## Directive 1
Print the passage of the ammonia oxidation text from "In cases where" to "gauze support frame.", copying every word as it appears.

## Source extract
——————————

In cases where a combination of circular precious metal gauze and tubular precious metal catalyst is used, the invention further provides a method of retrofitting an ammonia oxidation vessel comprising suspending a precious metal gauze assembly beneath the circular precious metal catalyst. This is desirably accomplished by fixing a precious metal gauze assembly to the existing precious metal catalyst gauze support frame.
The invention further provides an ammonia oxidation process comprising the step of passing a gas mixture comprising ammonia, an oxygen containing gas such as air and optionally a methane containing gas through a tubular precious metal catalyst gauze catalyst disposed in the precious metal gauze assembly.
In one embodiment, the process comprises passing a gas mixture comprising ammonia, an oxygen containing gas such as air and optionally a methane containing gas through a circular precious metal catalyst gauze on a supporting framework and a tubular precious metal gauze catalyst disposed in the precious metal gauze assembly.
In the oxidation of ammonia to nitric oxide for the manufacture of nitric acid, the oxidation process may be operated at temperatures of 750-10000C, particularly 850-9500C, pressures of 1 (low pressure) to 15 (high pressure) bar abs., with ammonia in air concentrations of 7-13%, often about 10%, by volume. In the oxidation of ammonia with air in the presence of methane for the manufacture of hydrogen cyanide, the Andrussow Process, the operating conditions are similar. The present invention is particularly suited to processes and ammonia oxidation
reactors operated at pressures in the range 6-15 bar abs, particularly 7-15 bar g (so-called high pressure plants) because the tubular precious metal gauze assembly may readily be placed in the vessel without having to move or adjust heat recovery means commonly found just below the gauzes n medium pressure and atmospheric plants.
Hence for a low-pressure ammonia oxidation process, the catalyst assembly of the present invention may comprise 2-10 platinum oxidation gauzes and 2-5 palladium catchment gauzes formed into a tube, optionally with one or more steel meshes to act as a strengthening material. Alternatively a catalyst combination may be used comprising 1 or 2 circular precious metal ammonia oxidation catalyst gauzes followed by one or more gauzes of palladium catchment in a conventional arrangement, followed by a radial flow arrangement of tubular precious metal ammonia oxidation catalyst and/or further catchment gauzes. Alternatively the catalyst assembly may comprise between 2 and 10 circular platinum catalyst gauzes without catchment and the precious metal gauze assembly used only for catchment gauzes. Likewise in a high- pressure plant, there may be less than 15, e.g. 10 precious metal ammonia oxidation catalyst gauzes followed by the tubular catchment gauzes.
The invention is further illustrated by reference to the drawings in which:
Figure 1 is a cut-away side elevation of a precious metal gauze assembly according to a first embodiment with the end members arranged to provide outwards radial flow,
Figure 2 is a cut-away side elevation of a precious metal gauze assembly according to a second embodiment with the end members arranged to provide inwards radial flow, Figure 3 is a cut-away side elevation of an ammonia oxidation vessel containing a precious metal gauze assembly arranged to provide outwards radial flow, and Figure 4 is a cut-away side elevation of an ammonia oxidation vessel containing a catalyst combination comprising a precious metal gauze supported in a basket and precious metal gauze assembly suspended from said basket with the end members arranged to provide outwards radial flow.

——————————

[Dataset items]
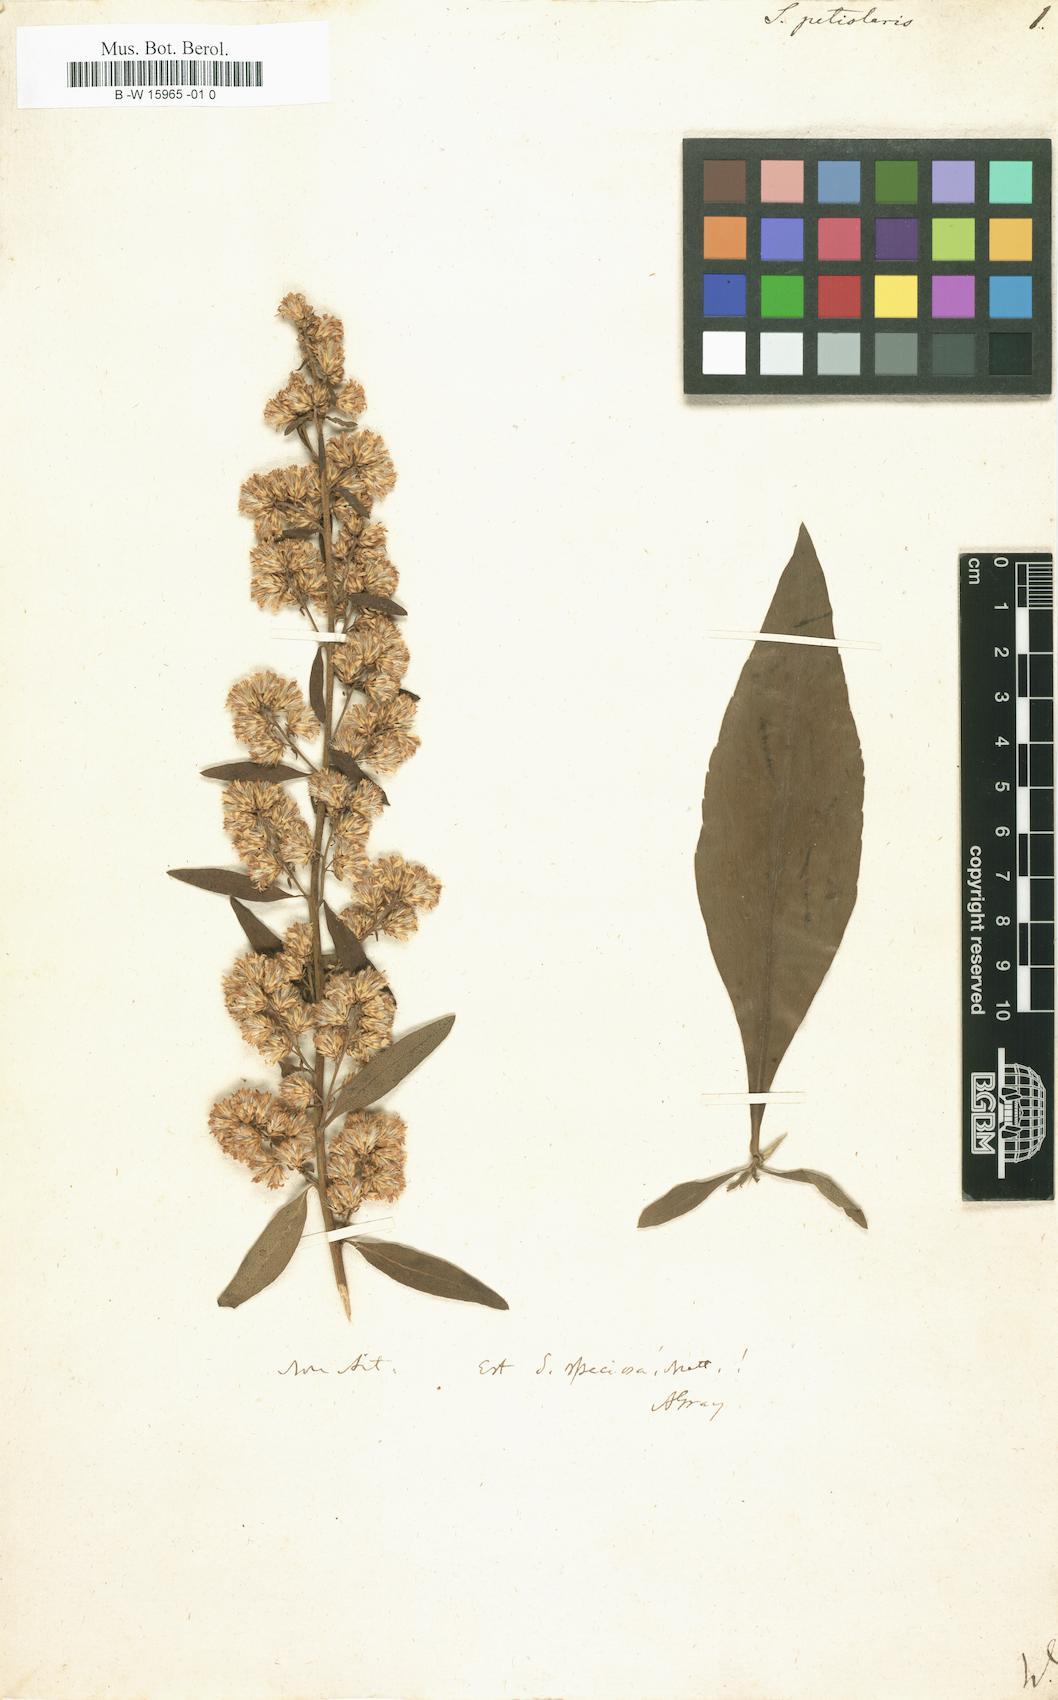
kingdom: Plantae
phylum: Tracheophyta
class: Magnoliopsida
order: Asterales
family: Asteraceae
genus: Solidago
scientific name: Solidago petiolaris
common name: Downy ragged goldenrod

——————————

## Directive 2
Arrange the lines of the taxonomic records above as a Markdown table with the columns No. and Line, numbering each row and omitting blank lines. Leave the pictures out of the table.

## Final result 1
In cases where a combination of circular precious metal gauze and tubular precious metal catalyst is used, the invention further provides a method of retrofitting an ammonia oxidation vessel comprising suspending a precious metal gauze assembly beneath the circular precious metal catalyst. This is desirably accomplished by fixing a precious metal gauze assembly to the existing precious metal catalyst gauze support frame.

## Final result 2
| No. | Line |
|---|---|
| 1 | kingdom: Plantae |
| 2 | phylum: Tracheophyta |
| 3 | class: Magnoliopsida |
| 4 | order: Asterales |
| 5 | family: Asteraceae |
| 6 | genus: Solidago |
| 7 | scientific name: Solidago petiolaris |
| 8 | common name: Downy ragged goldenrod |